## PROBLEM REQUIREMENTS
Filter the entries down to the lines holding "Headphones", then copy those lines.

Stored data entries
——————
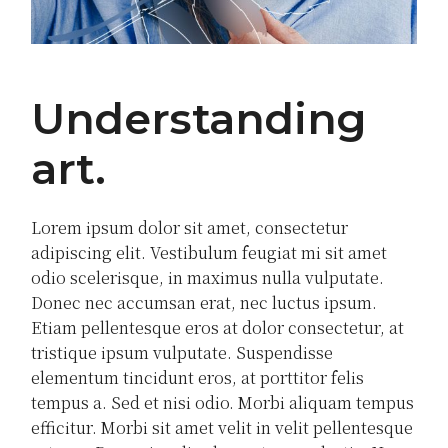
Understanding
art
Lorem ipsum dolor sit amet, consectetur
adipiscing elit. Vestibulum feugiat mi sit amet
odio scelerisque, in maximus nulla vulputate.
Donec nec accumsan erat, nec luctus ipsum.
Etiam pellentesque eros at dolor consectetur, at
tristique ipsum vulputate. Suspendisse
elementum tincidunt eros, at porttitor felis
tempus a. Sed et nisi odio. Morbi aliquam tempus
efficitur. Morbi sit amet velit in velit pellentesque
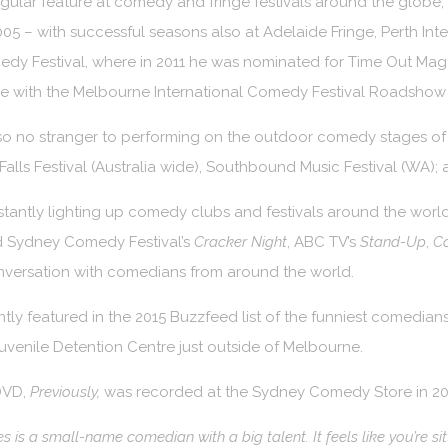
regular feature at comedy and fringe festivals around the glob
005 – with successful seasons also at Adelaide Fringe, Perth Int
dy Festival, where in 2011 he was nominated for Time Out Mag
de with the Melbourne International Comedy Festival Roadshow
so no stranger to performing on the outdoor comedy stages of 
Falls Festival (Australia wide), Southbound Music Festival (WA); 
tantly lighting up comedy clubs and festivals around the worl
 Sydney Comedy Festival’s
Cracker Night
, ABC TV’s
Stand-Up
,
C
nversation with comedians from around the world.
tly featured in the 2015 Buzzfeed list of the funniest comedians
venile Detention Centre just outside of Melbourne.
 DVD,
Previously,
was recorded at the Sydney Comedy Store in 2011 
s is a small-name comedian with a big talent. It feels like you’re sit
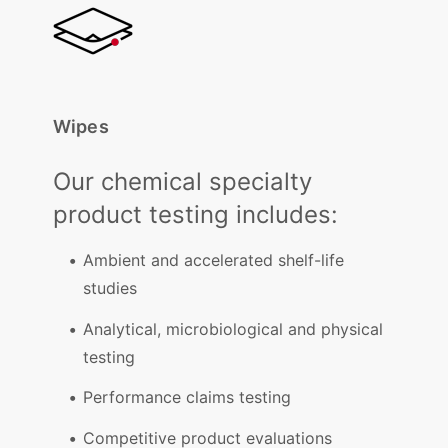
Wipes
Our chemical specialty
product testing includes:
Ambient and accelerated shelf-life
studies
Analytical, microbiological and physical
testing
Performance claims testing
Competitive product evaluations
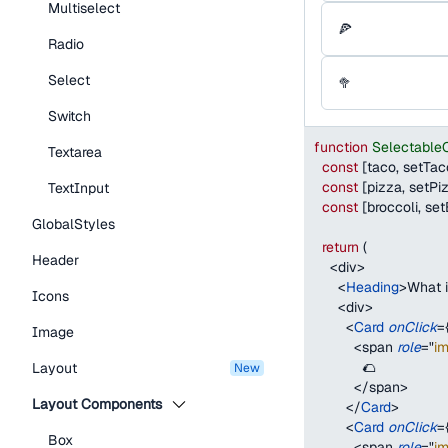
Multiselect
🍕
Radio
Select
🥦
Switch
function
Selectable
Textarea
const
[
taco
,
 setTac
const
[
pizza
,
 setPi
TextInput
const
[
broccoli
,
 set
GlobalStyles
return
(
Header
<
div
>
<
Heading
>
What i
Icons
<
div
>
<
Card
onClick
=
Image
<
span
role
=
"
i
            🌮
Layout
new
</
span
>
Layout Components
</
Card
>
<
Card
onClick
=
Box
<
span
role
=
"
i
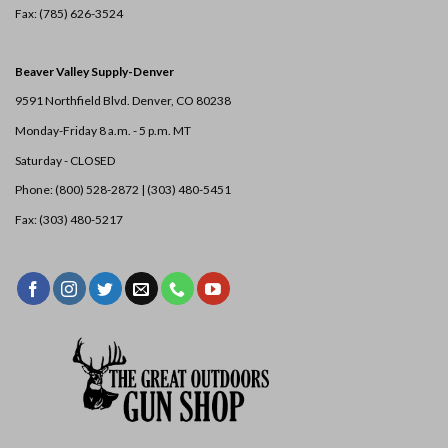
Fax: (785) 626-3524
Beaver Valley Supply-
Denver
9591 Northfield Blvd. Denver, CO 80238
Monday-Friday 8 a.m. - 5 p.m. MT
Saturday - CLOSED
Phone: (800) 528-2872 |
(303) 480-5451
Fax: (303) 480-5217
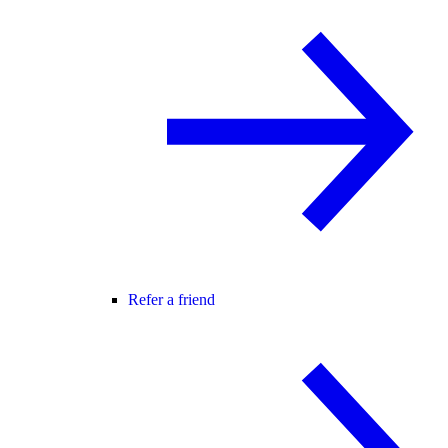
Refer a friend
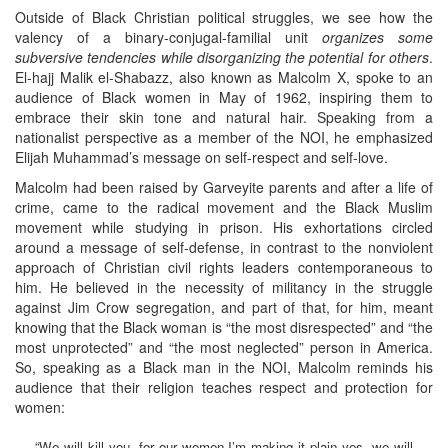
Outside of Black Christian political struggles, we see how the
valency of a binary-conjugal-familial unit
organizes some
subversive tendencies while disorganizing the potential for others
.
El-hajj Malik el-Shabazz, also known as Malcolm X, spoke to an
audience of Black women in May of 1962, inspiring them to
embrace their skin tone and natural hair. Speaking from a
nationalist perspective as a member of the NOI, he emphasized
Elijah Muhammad’s message on self-respect and self-love.
Malcolm had been raised by Garveyite parents and after a life of
crime, came to the radical movement and the Black Muslim
movement while studying in prison. His exhortations circled
around a message of self-defense, in contrast to the nonviolent
approach of Christian civil rights leaders contemporaneous to
him. He believed in the necessity of militancy in the struggle
against Jim Crow segregation, and part of that, for him, meant
knowing that the Black woman is “the most disrespected” and “the
most unprotected” and “the most neglected” person in America.
So, speaking as a Black man in the NOI, Malcolm reminds his
audience that their religion teaches respect and protection for
women:
“We will kill you, for our women I’m making it plain yes, we will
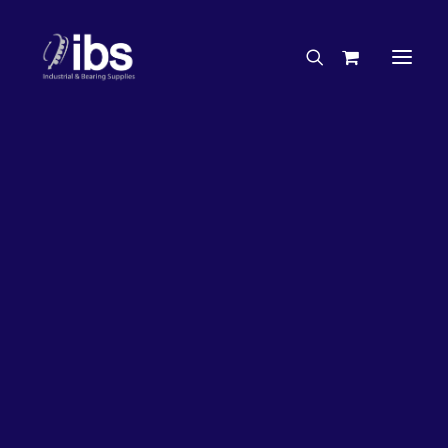
Charities & Sponsorships
Careers
Engineering Services
26%
OFF!
Search By Brand
Search By Product
Case Studies
“How To” Guides
Buyer’s Guides
Specials
Bearings
Belts
Bosch Parts
Chains & Accessories
Gearbox & Motors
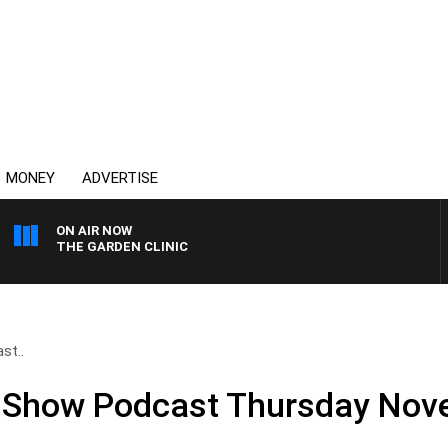
MONEY
ADVERTISE
ON AIR NOW
THE GARDEN CLINIC
st..
ll Show Podcast Thursday No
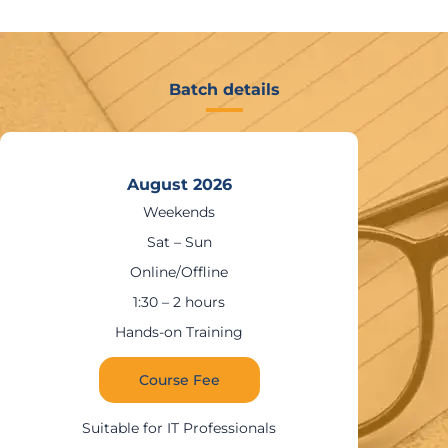
Batch details
August 2026
Weekends
Sat – Sun
Online/Offline
1:30 – 2 hours
Hands-on Training
Course Fee
Suitable for IT Professionals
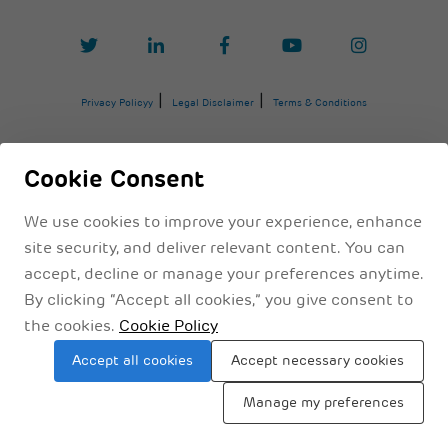
Privacy Policyy
Legal Disclaimer
Terms & Conditions
Cookie Consent
We use cookies to improve your experience, enhance
site security, and deliver relevant content. You can
accept, decline or manage your preferences anytime.
By clicking “Accept all cookies,” you give consent to
the cookies.
Cookie Policy
Sitemap
Accept all cookies
Accept necessary cookies
Manage my preferences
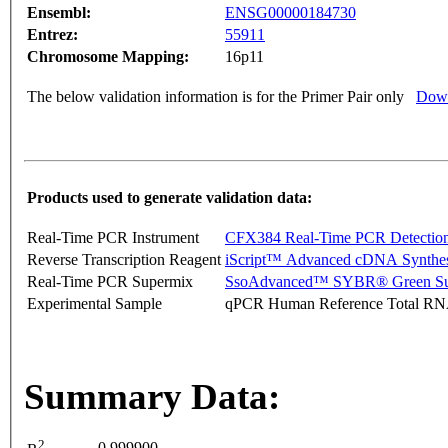
Ensembl:
ENSG00000184730
Entrez:
55911
Chromosome Mapping:
16p11
The below validation information is for the Primer Pair only
Down
Products used to generate validation data:
Real-Time PCR Instrument
CFX384 Real-Time PCR Detectio
Reverse Transcription Reagent
iScript™ Advanced cDNA Synthes
Real-Time PCR Supermix
SsoAdvanced™ SYBR® Green Su
Experimental Sample
qPCR Human Reference Total R
Summary Data:
2
0.999900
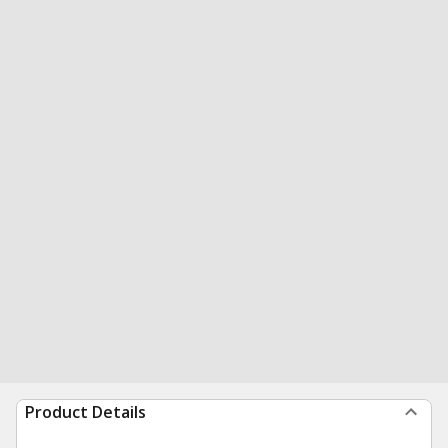
Product Details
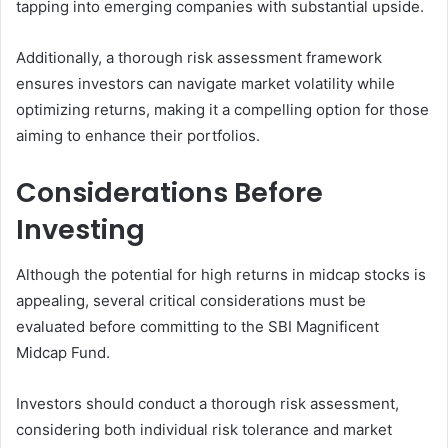
tapping into emerging companies with substantial upside.
Additionally, a thorough risk assessment framework
ensures investors can navigate market volatility while
optimizing returns, making it a compelling option for those
aiming to enhance their portfolios.
Considerations Before
Investing
Although the potential for high returns in midcap stocks is
appealing, several critical considerations must be
evaluated before committing to the SBI Magnificent
Midcap Fund.
Investors should conduct a thorough risk assessment,
considering both individual risk tolerance and market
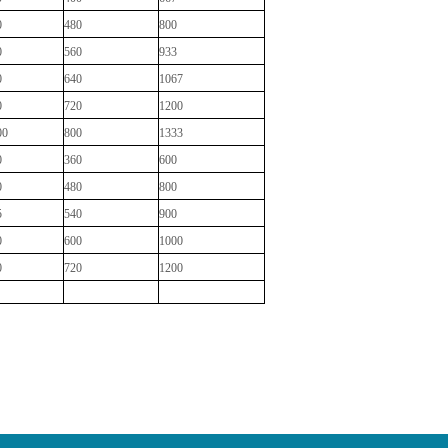
0
480
800
0
560
933
0
640
1067
0
720
1200
00
800
1333
0
360
600
0
480
800
5
540
900
0
600
1000
0
720
1200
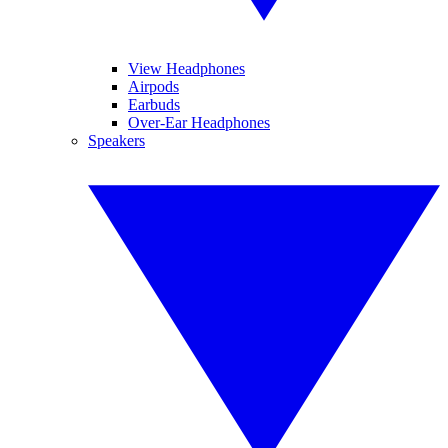
View Headphones
Airpods
Earbuds
Over-Ear Headphones
Speakers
——————
## OUTPUT FOR THIS EXERCISE
View Headphones
Over-Ear Headphones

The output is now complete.